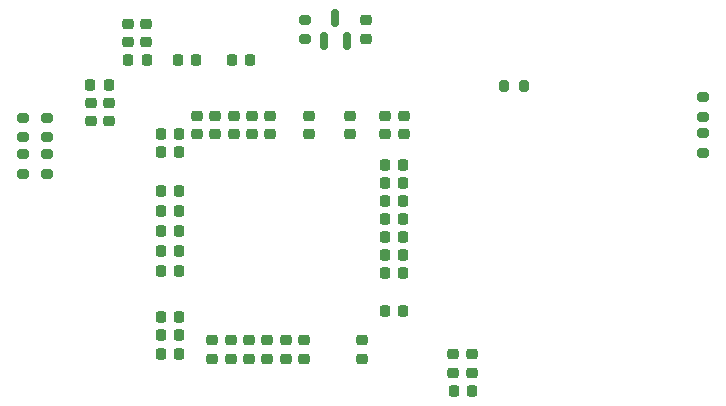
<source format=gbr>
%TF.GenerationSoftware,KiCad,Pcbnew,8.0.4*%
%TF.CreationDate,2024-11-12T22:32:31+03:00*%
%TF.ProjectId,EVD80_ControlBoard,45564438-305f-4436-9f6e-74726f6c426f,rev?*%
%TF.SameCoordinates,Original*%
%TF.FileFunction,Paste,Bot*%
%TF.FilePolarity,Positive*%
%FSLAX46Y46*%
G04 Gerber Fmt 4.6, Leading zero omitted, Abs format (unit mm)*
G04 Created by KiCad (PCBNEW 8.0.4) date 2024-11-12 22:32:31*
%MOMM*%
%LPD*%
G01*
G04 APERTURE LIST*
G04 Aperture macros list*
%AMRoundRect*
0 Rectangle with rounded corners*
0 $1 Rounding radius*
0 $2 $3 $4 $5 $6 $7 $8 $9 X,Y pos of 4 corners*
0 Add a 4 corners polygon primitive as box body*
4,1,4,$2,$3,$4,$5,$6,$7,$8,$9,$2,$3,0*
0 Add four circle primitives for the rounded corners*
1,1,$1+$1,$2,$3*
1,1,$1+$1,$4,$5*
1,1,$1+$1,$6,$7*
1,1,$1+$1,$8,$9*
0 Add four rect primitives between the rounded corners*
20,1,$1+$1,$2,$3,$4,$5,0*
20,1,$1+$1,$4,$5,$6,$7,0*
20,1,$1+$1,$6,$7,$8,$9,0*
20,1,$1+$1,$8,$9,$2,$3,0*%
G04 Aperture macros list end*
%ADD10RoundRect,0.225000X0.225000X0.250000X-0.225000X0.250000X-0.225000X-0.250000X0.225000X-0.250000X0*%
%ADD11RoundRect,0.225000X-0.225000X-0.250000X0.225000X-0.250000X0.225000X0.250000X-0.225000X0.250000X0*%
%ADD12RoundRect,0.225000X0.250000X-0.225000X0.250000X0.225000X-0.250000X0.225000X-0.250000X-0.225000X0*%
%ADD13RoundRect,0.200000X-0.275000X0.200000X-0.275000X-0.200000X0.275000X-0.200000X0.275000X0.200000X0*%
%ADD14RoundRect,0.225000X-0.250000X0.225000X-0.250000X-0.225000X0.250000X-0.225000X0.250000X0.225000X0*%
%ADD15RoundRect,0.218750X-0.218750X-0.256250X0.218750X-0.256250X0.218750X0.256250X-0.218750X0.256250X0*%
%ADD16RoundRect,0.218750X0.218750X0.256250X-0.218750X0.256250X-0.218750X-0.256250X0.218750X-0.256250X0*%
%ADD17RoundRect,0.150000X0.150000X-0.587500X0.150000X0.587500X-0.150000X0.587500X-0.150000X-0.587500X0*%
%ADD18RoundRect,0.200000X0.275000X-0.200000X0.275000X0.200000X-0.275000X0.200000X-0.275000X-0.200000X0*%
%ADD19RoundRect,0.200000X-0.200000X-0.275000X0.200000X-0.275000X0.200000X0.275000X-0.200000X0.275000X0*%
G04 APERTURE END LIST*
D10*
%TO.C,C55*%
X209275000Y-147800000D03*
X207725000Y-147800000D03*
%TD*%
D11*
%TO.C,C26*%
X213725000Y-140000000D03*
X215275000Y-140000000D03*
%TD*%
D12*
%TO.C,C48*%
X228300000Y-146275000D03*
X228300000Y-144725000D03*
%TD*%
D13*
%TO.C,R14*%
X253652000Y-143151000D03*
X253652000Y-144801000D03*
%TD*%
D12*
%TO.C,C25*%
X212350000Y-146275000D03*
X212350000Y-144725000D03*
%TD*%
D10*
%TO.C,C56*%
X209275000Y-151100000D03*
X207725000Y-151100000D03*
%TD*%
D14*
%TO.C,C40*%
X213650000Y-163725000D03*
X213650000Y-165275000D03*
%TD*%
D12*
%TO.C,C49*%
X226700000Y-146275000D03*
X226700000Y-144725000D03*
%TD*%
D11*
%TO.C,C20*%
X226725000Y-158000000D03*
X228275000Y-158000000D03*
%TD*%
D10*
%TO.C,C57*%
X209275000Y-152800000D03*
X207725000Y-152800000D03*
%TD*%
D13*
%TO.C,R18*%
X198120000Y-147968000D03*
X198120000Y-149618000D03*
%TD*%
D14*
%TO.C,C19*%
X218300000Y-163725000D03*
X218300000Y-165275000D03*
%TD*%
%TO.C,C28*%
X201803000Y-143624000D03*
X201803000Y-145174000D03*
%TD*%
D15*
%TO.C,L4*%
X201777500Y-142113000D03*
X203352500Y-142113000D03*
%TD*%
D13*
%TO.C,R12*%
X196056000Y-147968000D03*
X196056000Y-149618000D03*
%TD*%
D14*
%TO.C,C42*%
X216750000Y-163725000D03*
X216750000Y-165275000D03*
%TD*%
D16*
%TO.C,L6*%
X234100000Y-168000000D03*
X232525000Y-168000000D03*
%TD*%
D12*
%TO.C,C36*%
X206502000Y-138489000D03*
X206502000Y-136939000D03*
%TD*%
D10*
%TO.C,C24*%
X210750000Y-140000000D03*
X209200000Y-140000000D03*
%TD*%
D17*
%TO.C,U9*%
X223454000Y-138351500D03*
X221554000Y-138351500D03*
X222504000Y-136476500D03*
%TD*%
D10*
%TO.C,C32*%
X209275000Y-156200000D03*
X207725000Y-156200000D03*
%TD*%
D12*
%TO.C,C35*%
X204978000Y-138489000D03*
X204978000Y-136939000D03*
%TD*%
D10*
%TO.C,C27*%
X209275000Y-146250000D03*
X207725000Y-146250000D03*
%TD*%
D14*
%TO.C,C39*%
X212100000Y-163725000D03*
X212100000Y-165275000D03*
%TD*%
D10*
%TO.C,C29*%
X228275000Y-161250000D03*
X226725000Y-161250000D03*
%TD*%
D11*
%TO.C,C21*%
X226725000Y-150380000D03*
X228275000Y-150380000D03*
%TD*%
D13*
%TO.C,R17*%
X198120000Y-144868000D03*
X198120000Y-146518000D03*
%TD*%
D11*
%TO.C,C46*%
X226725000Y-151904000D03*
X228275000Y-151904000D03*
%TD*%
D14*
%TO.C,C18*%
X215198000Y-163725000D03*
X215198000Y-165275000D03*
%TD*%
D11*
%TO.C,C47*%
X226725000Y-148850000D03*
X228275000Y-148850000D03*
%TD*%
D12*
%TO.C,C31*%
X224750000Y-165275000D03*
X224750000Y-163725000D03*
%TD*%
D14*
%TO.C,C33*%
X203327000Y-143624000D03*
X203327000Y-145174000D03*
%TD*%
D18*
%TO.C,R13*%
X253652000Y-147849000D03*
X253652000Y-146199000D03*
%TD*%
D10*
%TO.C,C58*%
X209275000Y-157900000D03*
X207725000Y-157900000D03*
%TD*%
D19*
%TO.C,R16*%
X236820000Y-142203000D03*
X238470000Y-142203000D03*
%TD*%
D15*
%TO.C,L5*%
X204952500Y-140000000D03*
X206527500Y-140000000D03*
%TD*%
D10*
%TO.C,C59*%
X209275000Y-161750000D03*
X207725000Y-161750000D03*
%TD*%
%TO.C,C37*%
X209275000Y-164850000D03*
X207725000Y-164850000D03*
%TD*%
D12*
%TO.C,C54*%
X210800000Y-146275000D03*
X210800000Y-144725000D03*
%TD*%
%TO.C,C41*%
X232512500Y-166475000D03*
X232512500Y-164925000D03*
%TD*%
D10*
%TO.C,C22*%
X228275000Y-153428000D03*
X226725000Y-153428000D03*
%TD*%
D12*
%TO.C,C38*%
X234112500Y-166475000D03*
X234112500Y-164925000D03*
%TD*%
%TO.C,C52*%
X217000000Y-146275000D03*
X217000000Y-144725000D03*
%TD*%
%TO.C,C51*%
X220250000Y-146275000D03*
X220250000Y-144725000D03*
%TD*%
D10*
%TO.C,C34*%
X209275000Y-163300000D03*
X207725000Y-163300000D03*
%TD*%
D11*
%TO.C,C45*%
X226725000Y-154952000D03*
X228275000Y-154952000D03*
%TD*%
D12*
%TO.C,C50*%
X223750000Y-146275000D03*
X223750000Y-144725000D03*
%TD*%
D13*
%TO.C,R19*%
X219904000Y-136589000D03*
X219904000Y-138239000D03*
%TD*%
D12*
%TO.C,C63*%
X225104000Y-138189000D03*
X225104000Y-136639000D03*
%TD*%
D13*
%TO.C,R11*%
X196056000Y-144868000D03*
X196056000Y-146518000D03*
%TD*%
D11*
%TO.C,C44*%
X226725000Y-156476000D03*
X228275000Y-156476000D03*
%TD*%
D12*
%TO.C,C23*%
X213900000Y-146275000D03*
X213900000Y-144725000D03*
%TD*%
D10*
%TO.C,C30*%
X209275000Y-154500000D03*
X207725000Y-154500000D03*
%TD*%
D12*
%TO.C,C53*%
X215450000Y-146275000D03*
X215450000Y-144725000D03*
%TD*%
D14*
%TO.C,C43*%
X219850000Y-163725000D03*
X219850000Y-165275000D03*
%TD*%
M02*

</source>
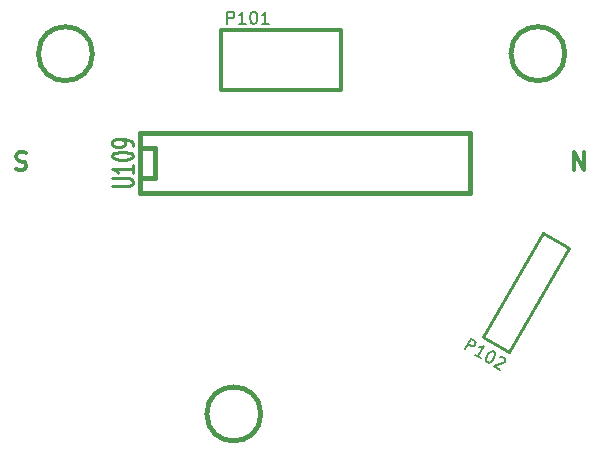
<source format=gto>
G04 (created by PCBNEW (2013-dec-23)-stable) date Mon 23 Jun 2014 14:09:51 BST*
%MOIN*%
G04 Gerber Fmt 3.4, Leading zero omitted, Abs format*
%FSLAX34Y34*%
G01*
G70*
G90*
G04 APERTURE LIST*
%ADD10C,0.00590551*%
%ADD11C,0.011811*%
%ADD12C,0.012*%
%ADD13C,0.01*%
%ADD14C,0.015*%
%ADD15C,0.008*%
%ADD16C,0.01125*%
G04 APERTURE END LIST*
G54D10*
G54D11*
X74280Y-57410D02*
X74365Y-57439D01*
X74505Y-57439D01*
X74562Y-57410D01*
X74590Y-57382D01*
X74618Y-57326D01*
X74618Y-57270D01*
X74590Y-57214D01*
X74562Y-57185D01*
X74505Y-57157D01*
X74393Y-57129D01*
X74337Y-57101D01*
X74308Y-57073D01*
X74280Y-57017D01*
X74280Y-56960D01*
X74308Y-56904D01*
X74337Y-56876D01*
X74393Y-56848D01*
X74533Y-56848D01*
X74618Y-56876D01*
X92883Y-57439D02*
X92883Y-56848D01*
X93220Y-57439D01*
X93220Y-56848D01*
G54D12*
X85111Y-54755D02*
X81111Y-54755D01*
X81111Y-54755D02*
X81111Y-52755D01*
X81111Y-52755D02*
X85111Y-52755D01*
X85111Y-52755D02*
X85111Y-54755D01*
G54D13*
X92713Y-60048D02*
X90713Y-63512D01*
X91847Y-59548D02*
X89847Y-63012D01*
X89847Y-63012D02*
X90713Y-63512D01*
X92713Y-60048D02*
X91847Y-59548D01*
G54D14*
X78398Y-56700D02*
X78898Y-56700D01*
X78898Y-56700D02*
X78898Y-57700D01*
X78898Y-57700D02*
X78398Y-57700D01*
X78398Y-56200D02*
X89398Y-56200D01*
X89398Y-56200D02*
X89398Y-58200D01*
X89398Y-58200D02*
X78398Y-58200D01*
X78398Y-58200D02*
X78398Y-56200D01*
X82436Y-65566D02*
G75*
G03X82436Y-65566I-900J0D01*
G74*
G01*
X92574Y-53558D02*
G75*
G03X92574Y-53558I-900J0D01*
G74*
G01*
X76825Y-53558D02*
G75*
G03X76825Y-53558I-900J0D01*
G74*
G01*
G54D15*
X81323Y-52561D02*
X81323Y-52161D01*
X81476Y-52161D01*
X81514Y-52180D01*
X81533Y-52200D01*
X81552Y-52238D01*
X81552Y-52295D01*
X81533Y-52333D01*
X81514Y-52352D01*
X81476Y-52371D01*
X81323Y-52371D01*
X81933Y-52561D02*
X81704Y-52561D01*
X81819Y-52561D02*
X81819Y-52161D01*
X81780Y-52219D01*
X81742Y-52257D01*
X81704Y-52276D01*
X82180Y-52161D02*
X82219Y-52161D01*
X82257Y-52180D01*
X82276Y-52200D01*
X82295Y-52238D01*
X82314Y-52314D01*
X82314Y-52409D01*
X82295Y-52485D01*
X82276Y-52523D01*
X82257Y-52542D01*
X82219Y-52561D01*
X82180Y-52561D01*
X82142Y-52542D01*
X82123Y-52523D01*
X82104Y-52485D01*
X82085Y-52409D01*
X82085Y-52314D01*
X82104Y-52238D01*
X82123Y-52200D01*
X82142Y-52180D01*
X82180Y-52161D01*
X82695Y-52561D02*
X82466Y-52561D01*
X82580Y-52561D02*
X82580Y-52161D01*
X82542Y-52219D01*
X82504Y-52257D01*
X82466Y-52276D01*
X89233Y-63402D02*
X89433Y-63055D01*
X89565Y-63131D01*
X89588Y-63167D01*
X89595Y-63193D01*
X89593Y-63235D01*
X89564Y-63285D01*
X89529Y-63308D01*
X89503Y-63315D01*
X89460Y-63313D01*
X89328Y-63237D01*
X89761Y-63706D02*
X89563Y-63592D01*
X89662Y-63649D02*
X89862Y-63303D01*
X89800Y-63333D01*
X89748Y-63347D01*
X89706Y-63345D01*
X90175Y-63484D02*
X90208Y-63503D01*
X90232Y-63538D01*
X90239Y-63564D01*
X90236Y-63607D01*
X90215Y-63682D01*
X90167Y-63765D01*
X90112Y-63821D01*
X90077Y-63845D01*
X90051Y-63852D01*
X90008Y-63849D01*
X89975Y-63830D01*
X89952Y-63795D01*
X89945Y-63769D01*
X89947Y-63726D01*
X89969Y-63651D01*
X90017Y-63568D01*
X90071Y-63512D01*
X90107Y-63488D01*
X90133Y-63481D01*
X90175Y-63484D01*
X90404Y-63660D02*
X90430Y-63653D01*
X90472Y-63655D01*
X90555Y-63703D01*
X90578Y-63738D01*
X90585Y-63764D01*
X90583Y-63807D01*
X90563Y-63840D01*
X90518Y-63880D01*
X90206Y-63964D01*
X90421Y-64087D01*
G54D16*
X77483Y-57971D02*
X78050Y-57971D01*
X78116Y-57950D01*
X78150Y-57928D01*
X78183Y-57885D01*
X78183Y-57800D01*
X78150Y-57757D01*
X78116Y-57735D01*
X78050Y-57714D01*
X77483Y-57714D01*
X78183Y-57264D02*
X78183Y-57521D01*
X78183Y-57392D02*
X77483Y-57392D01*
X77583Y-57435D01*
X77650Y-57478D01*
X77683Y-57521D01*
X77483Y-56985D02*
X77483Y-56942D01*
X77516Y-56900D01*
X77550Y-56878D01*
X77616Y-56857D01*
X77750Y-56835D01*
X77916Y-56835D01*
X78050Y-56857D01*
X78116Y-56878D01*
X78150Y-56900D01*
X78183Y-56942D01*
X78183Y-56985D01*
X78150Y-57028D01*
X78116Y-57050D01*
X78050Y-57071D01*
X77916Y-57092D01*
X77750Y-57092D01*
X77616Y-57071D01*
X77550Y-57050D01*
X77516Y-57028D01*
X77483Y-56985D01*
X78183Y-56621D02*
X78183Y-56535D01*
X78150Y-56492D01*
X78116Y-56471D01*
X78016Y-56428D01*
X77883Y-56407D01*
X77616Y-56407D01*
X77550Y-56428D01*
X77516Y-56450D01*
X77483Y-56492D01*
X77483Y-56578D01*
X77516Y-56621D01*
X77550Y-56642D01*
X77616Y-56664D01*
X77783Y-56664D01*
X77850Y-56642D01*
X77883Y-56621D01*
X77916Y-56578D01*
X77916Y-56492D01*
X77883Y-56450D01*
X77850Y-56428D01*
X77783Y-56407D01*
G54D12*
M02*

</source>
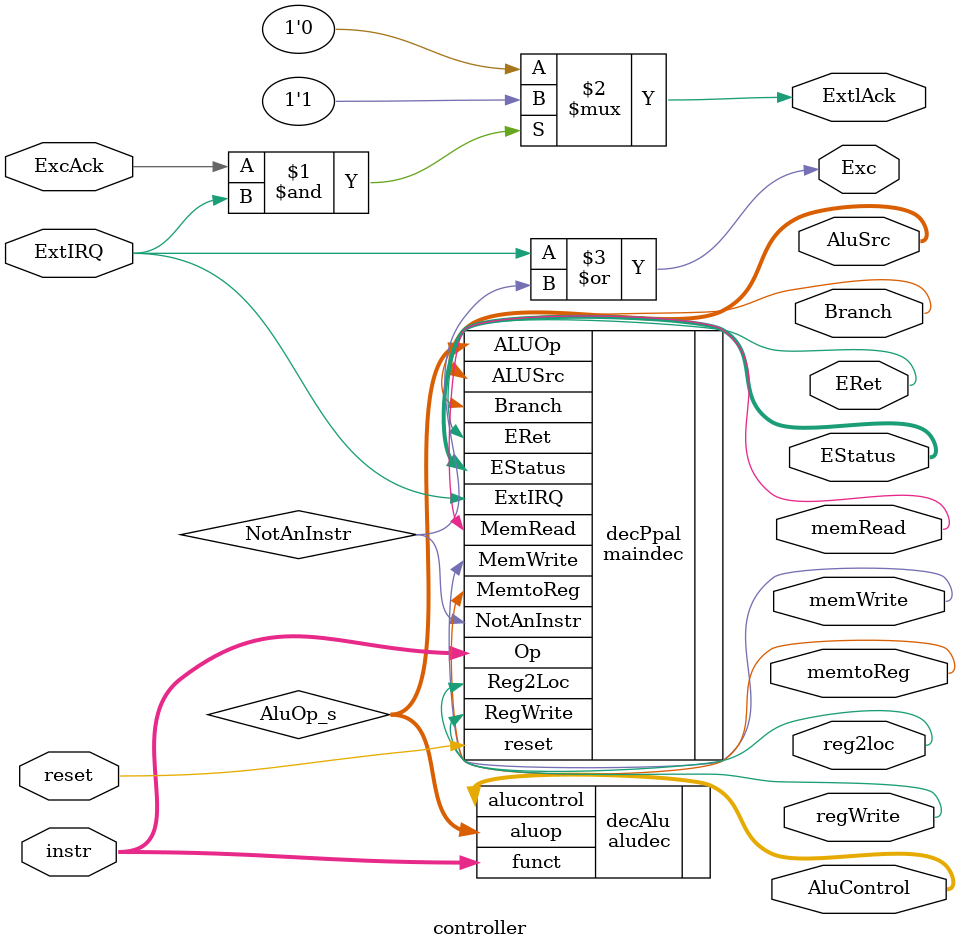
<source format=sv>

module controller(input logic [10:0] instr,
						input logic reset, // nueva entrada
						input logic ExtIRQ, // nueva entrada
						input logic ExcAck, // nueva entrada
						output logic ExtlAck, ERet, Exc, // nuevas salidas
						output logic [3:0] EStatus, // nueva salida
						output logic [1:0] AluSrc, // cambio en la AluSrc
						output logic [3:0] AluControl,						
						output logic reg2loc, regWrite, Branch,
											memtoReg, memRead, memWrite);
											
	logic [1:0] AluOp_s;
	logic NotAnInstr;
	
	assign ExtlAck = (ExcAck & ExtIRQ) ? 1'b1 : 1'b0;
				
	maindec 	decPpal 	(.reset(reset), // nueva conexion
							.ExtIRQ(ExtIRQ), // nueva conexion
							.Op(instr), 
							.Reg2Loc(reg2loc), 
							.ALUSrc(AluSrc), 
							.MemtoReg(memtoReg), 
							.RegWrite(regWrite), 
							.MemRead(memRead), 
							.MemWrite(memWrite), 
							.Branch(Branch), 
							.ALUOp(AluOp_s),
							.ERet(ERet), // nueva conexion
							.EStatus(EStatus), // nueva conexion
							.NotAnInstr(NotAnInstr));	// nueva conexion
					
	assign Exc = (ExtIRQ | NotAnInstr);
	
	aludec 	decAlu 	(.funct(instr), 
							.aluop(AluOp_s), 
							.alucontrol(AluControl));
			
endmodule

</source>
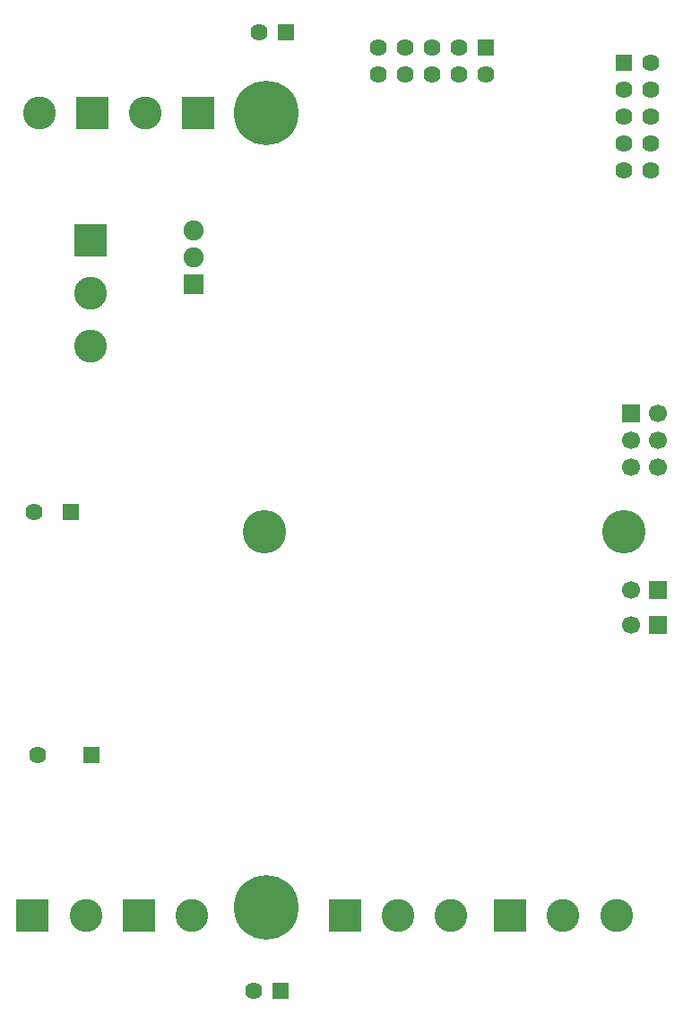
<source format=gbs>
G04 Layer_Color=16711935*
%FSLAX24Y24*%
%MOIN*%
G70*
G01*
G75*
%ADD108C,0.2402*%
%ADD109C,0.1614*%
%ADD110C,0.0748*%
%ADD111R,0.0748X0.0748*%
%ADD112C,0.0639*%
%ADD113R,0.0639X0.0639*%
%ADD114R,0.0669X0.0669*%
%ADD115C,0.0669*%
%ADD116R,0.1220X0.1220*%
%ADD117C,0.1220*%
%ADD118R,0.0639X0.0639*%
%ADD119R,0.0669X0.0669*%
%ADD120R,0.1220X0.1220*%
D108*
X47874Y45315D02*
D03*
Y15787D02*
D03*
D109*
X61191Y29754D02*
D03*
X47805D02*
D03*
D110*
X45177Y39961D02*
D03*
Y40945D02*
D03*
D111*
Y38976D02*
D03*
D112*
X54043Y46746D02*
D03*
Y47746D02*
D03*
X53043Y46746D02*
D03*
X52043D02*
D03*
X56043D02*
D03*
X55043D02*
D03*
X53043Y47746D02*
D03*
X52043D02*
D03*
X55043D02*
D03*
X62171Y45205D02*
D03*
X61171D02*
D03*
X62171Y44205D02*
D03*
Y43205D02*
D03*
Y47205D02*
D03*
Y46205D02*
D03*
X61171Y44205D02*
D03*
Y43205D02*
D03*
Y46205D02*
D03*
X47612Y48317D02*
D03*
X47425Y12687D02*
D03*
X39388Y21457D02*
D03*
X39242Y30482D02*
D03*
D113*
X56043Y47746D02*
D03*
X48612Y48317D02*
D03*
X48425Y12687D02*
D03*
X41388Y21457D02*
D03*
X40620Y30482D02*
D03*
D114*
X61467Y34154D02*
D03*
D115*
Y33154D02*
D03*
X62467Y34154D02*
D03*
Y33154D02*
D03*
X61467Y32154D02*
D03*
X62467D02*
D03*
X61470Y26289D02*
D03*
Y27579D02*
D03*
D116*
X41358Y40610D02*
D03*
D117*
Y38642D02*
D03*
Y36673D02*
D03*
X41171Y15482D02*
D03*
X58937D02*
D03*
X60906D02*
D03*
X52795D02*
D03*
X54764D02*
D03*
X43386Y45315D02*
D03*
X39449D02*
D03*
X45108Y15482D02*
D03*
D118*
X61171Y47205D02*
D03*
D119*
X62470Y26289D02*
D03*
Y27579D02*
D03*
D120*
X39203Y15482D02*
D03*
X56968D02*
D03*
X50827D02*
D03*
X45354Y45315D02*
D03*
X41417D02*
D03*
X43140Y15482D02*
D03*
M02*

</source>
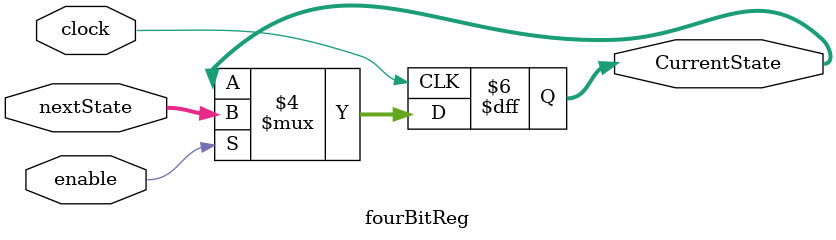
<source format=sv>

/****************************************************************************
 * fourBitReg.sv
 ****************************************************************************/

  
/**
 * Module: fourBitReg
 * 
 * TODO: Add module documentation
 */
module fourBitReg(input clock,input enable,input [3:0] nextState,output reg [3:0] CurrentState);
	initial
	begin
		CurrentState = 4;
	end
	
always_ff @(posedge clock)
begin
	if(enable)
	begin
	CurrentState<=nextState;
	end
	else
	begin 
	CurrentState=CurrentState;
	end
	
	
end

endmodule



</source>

Your task:
Find the word "AluControl" in the entries above. Copy every line that has it.

Response to the task:
						output logic [3:0] AluControl,						
							.alucontrol(AluControl));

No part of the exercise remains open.